El papel del microbioma y los beneficios de los alimentos fermentados
El microbioma intestinal está estrechamente relacionado con la digestión, la inmunidad, el metabolismo y el riesgo de enfermedades crónicas. Según la nutricionista Amy Brownstein, nutricionista registrada en Oakland, California, EE. UU., los refrigerios también contribuyen a dar forma a la diversidad de las bacterias intestinales, no menos que las comidas principales.
Uno de los mecanismos importantes es promover la producción de ácidos grasos de cadena corta, compuestos que se crean cuando las bacterias fermentan fibra y almidón resistentes. Los ácidos grasos de cadena corta ayudan a fortalecer la barrera intestinal, reducir la inflamación, regular el metabolismo del azúcar y las grasas, y al mismo tiempo apoyar el control del peso.
El profesor Justin Sonnenburg, director del Laboratorio del Sistema Microbiano Intestino de la Universidad de Stanford, EE. UU., enfatiza que una dieta diversa y rica en alimentos fermentados naturales es clave para aumentar la riqueza del sistema microbiano, un factor asociado a una salud intestinal sostenible.
6 refrigerios que apoyan el tracto intestinal que se deben complementar
Primero, el kefiro, la leche fermentada rica en bacterias y levaduras beneficiosas, ha demostrado que puede cambiar el microbioma y aumentar la producción de ácidos grasos de cadena corta cuando se usa aproximadamente media taza al día.
En segundo lugar, el kimchi, un plato de col china fermentada de Corea del Sur, proporciona tanto probióticos como prebióticos, y también contiene compuestos antiinflamatorios que ayudan a mejorar los síntomas del síndrome del intestino irritable.
En tercer lugar, el natto, la soja fermentada japonesa, contiene la bacteria Bacillus subtilis natto, que se observa que tiene potencial para apoyar la integridad de la barrera intestinal.
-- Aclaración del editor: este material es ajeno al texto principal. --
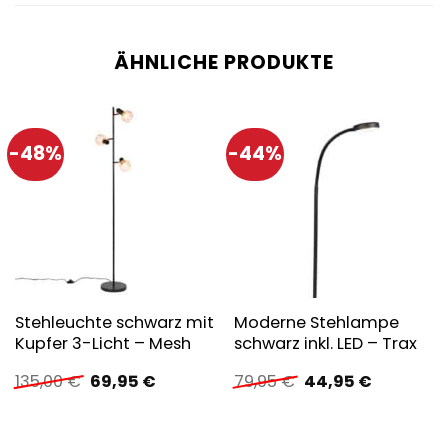
ÄHNLICHE PRODUKTE
-48%
-44%
Stehleuchte schwarz mit
Moderne Stehlampe
Kupfer 3-Licht – Mesh
schwarz inkl. LED – Trax
Ursprünglicher
Aktueller
Ursprünglicher
Aktueller
135,00
€
69,95
€
79,95
€
44,95
€
Preis
Preis
Preis
Preis
war:
ist:
war:
ist:
135,00 €
69,95 €.
79,95 €
44,95 €.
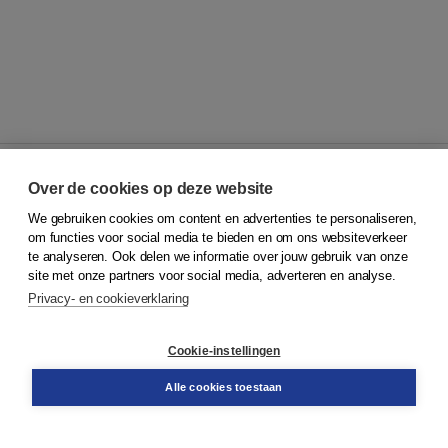
Over de cookies op deze website
We gebruiken cookies om content en advertenties te personaliseren,
© 2026
Koninklijke Boom uitgevers
om functies voor social media te bieden en om ons websiteverkeer
te analyseren. Ook delen we informatie over jouw gebruik van onze
Klantenservice
site met onze partners voor social media, adverteren en analyse.
Service & informatie
Privacy- en cookieverklaring
Contact
Retourneren
Docentenservice
Cookie-instellingen
Snel bestellen
Teamviewer
Alle cookies toestaan
Boom voor jou
Voor de boekhandel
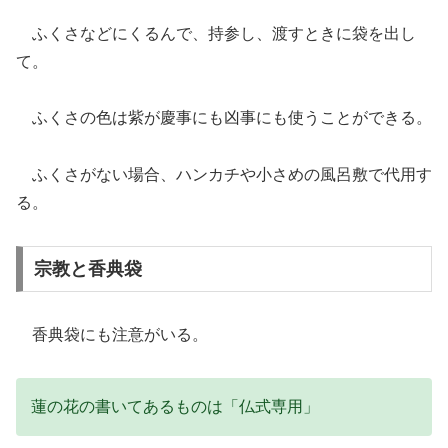
ふくさなどにくるんで、持参し、渡すときに袋を出し
て。
ふくさの色は紫が慶事にも凶事にも使うことができる。
ふくさがない場合、ハンカチや小さめの風呂敷で代用す
る。
宗教と香典袋
香典袋にも注意がいる。
蓮の花の書いてあるものは「仏式専用」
En cuarto lugar, el kombucha, té fermentado a partir de bacterias y levaduras simbióticas, puede ayudar al movimiento intestinal y reducir la hinchazón, dependiendo de la composición y la frecuencia de uso.
El jueves, los frijoles tostados son ricos en fibra y almidón resistente, lo que ayuda a nutrir las bacterias beneficiosas y a mejorar el estreñimiento.
Finalmente, la soja joven proporciona fibra fermentada y compuestos bioactivos, que promueven la producción de ácidos grasos de cadena corta y apoyan el metabolismo.
Los expertos recomiendan combinar una variedad de alimentos anteriores en lugar de depender de una sola fuente para optimizar los beneficios para el sistema digestivo.